In the three year cycle of Sunday readings, today is the only time we hear from the prophet Habakkuk. Interesting name, Habakkuk...I have baptized infants with many creative names, but never Habakkuk! He lived 700 years before Christ during a time of political and religious chaos for Judah, when Nebuchadnezzar captured and destroyed Jerusalem. We can understand then, his lament, his complaint, to the Lord: “How long O Lord? I cry for help but you do not listen. I cry out violence. You do not intervene. Why do you let me see ruin? Why must I look at misery? There is strife and clamorous discord.”
I think we all have our own “Habakkuk Moments”-- times when we lament that God has not heard our prayers or intervened in our lives. It causes our faith to wane and we become discouraged.

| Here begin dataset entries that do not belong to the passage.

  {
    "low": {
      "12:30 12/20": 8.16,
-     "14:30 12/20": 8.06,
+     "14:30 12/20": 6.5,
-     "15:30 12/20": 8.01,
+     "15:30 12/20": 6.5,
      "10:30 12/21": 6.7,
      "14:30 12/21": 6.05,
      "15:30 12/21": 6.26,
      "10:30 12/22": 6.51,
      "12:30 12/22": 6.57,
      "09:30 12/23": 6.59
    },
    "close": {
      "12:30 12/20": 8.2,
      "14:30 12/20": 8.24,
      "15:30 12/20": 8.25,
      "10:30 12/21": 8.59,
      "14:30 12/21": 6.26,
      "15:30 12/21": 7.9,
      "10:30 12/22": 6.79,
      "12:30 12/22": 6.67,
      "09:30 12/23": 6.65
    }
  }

The apostles were no different. Today we hear their plea to Jesus: “Increase our faith.” They had faith but they knew it was weak. This is the plea of those who witnessed Our Lord’s great miracles—the dead raised to life, sight restored to the blind, hearing granted to the deaf! They lived by the Lord’s side, and yet, they ask for greater faith!

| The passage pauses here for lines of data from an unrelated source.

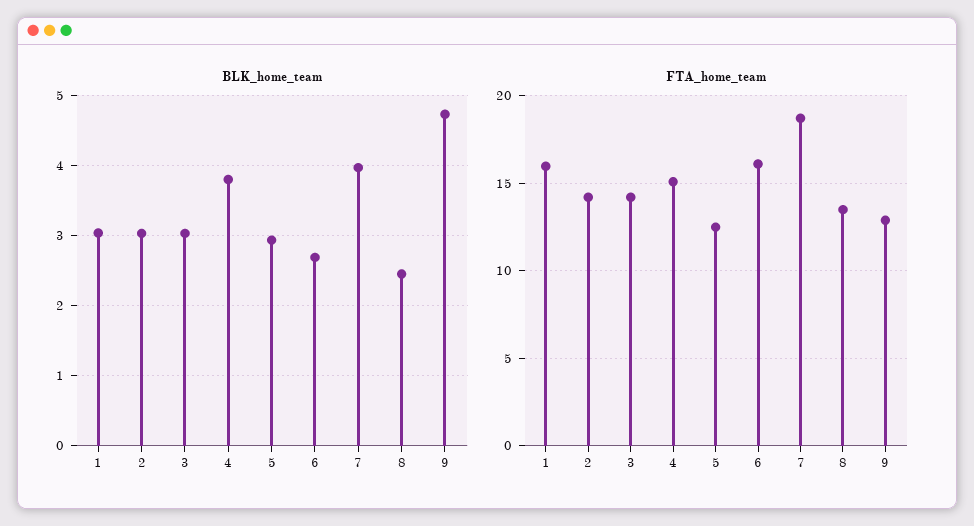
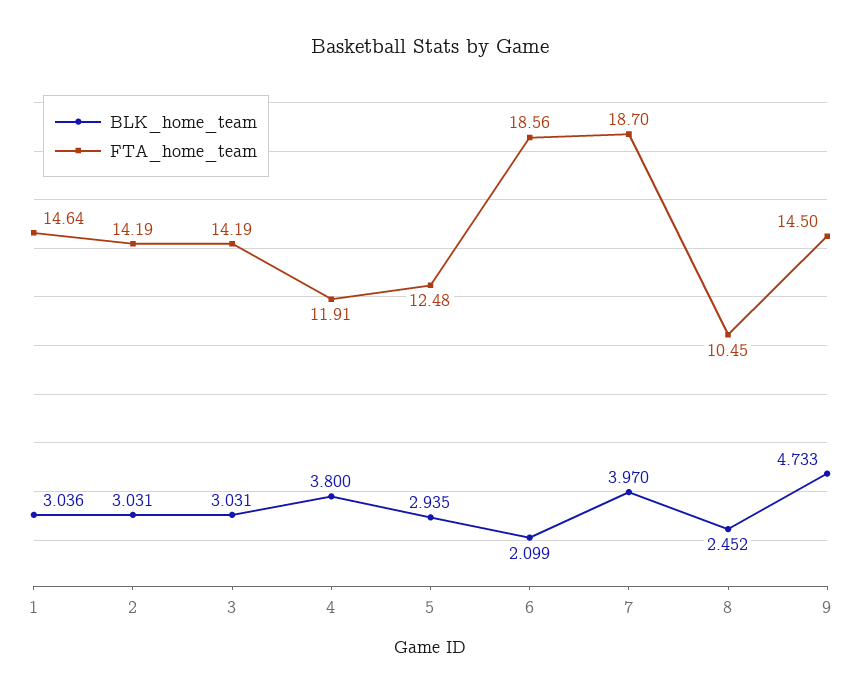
  {
    "BLK_home_team": {
      "1": 3.036,
      "2": 3.031,
      "3": 3.031,
      "4": 3.8,
      "5": 2.935,
-     "6": 2.7,
+     "6": 2.099,
      "7": 3.97,
      "8": 2.452,
      "9": 4.733
    },
    "FTA_home_team": {
-     "1": 16,
+     "1": 14.64,
      "2": 14.19,
      "3": 14.19,
-     "4": 15,
+     "4": 11.91,
      "5": 12.48,
-     "6": 16,
+     "6": 18.56,
      "7": 18.7,
-     "8": 13.5,
+     "8": 10.45,
-     "9": 13
+     "9": 14.5
    }
  }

The fact that we are here at Mass demonstrates that we possess faith but also that it is a faith we seek to strengthen. Life’s burdens and struggles, the disconcerting mysteries we so often question, can weaken our faith.

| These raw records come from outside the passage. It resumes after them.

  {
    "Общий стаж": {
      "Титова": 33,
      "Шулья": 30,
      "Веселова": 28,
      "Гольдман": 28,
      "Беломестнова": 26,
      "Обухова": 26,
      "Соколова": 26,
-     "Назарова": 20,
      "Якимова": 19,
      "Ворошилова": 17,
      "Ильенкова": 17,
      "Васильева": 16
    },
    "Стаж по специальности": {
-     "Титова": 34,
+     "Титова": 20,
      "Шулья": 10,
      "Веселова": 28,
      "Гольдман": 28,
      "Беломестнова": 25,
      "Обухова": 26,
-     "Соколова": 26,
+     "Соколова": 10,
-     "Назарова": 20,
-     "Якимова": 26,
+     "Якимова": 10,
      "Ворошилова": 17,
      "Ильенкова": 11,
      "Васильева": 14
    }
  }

In such moments, we can hardly expect support from our culture, which is very skeptical and cynical about religion. The skeptics and cynics ask, “How can you be a person of faith when there is so much wrong with the world, so many evils and suffering?”
Fr. Henri Nouwen calls such an attitude, “fatalism” and he warns us not to fall victim to it. He says, “The opposite of fatalism is faith. Faith is a deep trust that God’s love is stronger than all the anonymous powers of the world and can transform us from victims of darkness into servants of light. After Jesus drove out the demon from a lunatic boy, his disciples asked him, ‘Why were we unable to cast it out?’ Jesus answered, ‘Because you have little faith. I tell you solemnly, if your faith were the size of a mustard seed, you could say to this mountain, move from here to there and it would move; nothing would be impossible for you.’ (Mt. 17: 19-20)
In our “Habakkuk moments,” let us repeat the prayer of the apostles: “Increase our faith.” We must step back and trust. This means having a lively and literal sense of God’s reality, of his power, and his benevolence. This is the conviction that must take root in us.
St. Ignatius of Loyola expressed this so well when he prayed:
O Christ Jesus, when all is darkness and we feel our weakness and helplessness, give us the sense of your presence, your love, and your strength. Help us to have perfect trust in your protecting love and strengthening power, so that nothing may frighten us or worry us, for, living close to you, we shall see your hand, your purpose, your will through all things. Amen.